Definitely a beauty, but not for everybody. I tend to prefer dress watches with metal bracelets (although some people would say that's not dressy) and don't love the metal bracelets on the intra-matic.


----------



## Th!nkEr (Feb 2, 2009)

I've owned this watch, I wish it had a sweeping seconds hand. That would be perfect for me 


Sent from my iPhone using Tapatalk


----------



## mali (Jun 9, 2016)

Classic and contemporary at the same time. And 38mm. is the perfect size for a dress watch.

I wish Hamilton make the Spirit of Liberty in 38mm.


----------



## Galaga (Jun 22, 2017)

Th!nkEr said:


> I've owned this watch, I wish it had a sweeping seconds hand. That would be perfect for me
> 
> Sent from my iPhone using Tapatalk


X2. The lack is a second hand was a deal breaker for me so I opted for the Orient Bambino have not looked back. Still wouldn't mind a Hamilton one day.


----------



## boomguy57 (Mar 28, 2016)

I love this, but can’t get over the fact that it says “intramatic” in a different font, in no mans land above the date window. Spoils the beautiful simplicity of the dial. 

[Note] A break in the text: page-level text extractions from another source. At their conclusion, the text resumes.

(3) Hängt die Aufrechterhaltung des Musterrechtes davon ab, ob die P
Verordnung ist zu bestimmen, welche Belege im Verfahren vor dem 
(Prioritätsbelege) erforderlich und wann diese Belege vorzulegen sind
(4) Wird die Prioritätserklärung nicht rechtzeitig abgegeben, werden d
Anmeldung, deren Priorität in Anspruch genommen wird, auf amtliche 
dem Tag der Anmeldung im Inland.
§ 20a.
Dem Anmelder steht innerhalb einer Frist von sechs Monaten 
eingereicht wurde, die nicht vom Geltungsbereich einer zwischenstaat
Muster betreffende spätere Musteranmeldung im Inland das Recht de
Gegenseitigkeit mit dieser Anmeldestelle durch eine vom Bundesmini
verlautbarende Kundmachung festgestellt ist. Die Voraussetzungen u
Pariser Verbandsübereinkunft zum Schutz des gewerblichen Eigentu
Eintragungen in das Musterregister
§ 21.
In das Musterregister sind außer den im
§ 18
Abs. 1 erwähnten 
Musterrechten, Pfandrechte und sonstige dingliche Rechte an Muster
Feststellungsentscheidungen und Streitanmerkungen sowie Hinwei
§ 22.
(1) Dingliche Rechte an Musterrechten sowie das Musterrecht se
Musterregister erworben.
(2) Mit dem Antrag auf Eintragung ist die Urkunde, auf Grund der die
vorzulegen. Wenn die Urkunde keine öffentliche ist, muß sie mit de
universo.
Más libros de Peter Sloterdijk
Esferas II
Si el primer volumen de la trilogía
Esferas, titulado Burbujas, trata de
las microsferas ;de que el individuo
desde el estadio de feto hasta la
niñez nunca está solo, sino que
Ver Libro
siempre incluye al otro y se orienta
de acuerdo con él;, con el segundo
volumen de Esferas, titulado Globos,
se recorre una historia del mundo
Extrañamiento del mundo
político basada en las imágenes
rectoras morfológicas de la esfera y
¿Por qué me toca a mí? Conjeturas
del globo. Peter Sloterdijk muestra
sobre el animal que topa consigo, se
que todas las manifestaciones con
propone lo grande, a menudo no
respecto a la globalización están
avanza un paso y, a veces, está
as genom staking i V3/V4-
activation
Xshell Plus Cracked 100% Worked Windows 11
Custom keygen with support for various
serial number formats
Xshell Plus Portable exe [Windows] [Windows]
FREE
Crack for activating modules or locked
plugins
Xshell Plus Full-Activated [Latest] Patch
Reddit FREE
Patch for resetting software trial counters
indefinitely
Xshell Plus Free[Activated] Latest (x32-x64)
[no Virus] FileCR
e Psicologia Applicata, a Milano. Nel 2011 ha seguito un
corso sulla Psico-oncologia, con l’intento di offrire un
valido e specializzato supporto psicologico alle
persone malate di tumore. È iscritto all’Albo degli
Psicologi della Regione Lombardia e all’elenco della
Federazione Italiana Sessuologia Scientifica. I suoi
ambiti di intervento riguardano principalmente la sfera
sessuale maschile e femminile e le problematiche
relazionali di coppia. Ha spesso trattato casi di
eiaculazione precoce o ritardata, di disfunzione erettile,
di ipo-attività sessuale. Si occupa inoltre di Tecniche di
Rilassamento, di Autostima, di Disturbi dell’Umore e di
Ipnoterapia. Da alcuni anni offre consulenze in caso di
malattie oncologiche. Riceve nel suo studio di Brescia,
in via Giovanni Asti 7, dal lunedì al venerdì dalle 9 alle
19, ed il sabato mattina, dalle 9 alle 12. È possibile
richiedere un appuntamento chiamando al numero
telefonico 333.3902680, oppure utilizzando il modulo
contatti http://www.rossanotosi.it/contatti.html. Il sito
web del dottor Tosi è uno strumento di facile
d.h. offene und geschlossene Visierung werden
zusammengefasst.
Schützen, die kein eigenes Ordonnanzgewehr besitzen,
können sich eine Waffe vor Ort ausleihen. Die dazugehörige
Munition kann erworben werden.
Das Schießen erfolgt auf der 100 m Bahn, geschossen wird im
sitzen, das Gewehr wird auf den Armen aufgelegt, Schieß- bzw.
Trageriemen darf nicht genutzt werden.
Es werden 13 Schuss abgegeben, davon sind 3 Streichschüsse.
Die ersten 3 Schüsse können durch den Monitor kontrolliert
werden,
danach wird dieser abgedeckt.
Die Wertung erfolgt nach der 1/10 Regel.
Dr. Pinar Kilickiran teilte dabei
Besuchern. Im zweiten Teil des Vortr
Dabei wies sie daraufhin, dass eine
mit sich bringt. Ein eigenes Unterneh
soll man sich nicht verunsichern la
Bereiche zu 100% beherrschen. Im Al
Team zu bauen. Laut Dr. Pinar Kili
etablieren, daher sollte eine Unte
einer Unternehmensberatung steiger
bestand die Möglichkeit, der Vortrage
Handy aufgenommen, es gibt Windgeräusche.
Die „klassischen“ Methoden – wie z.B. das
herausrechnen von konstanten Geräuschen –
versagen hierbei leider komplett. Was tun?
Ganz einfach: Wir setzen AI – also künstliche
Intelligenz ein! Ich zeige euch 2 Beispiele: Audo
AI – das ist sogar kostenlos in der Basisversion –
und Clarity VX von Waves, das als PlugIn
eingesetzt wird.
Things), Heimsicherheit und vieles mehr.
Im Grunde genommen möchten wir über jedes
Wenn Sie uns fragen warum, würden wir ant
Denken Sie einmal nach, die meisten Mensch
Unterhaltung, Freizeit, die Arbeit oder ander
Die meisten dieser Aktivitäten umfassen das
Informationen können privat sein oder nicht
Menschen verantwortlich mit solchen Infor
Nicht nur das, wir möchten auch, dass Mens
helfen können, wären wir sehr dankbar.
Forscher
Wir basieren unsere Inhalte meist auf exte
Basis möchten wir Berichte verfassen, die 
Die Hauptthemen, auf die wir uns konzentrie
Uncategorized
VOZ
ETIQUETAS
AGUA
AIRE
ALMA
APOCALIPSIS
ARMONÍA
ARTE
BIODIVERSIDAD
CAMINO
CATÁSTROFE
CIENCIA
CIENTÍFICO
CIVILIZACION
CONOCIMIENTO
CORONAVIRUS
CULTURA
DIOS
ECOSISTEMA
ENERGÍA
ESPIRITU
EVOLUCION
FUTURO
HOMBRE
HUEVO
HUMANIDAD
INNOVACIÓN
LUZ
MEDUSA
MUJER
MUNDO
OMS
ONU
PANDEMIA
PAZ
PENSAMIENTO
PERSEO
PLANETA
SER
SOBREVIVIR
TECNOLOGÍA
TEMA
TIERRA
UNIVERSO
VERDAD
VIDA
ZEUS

I’d have preferred the H up top at 12, then maybe automatic/intramatic at 6 *in the same font*. 


Sent from my iPhone using Tapatalk


----------



## donnytron (Feb 12, 2017)

I ended up getting one with the SS bracelet. Very cool, but man is it a niche watch. For me, that is, this is not at all a daily wearer and not very versatile. But if you like it and can pull it off, there are not many watches like it.


----------



## mwillems (Dec 31, 2017)

pantagruel said:


> This is a review of the Hamilton Intra-Matic, a watch I have owned for about two and a half years. First some specs about the watch. I own the 38mm case version


So do I, since Christmas. The watch is superb, but the leather strap is already coming apart. After barely more than a week!


----------



## civicHB (Feb 4, 2013)

Have a question for the Intramatic owners, I'm a big fan of the soft leather strap and would like to buy something similar in softness. Can you let me know what brand of leather straps are comparable?

Thanks!

Sent from my Moto X Play using Tapatalk


----------



## legion1 (Jun 27, 2016)

Great review and a very nice watch.


----------



## MitchCumsteen (Jun 23, 2013)

Galaga said:


> I agree however am starting to get over it. Does anyone know what the measurements of this watch is lug to lug? I have a 7 inch wrist and think that 38mm may be enough and 42mm will be way too big.


Digging up an old thread....

I just purchased the 38mm. I have a 7 1/2" wrist. I think it's perfect.










42mm would look too big, IMO.

Sent from my iPhone using Tapatalk


----------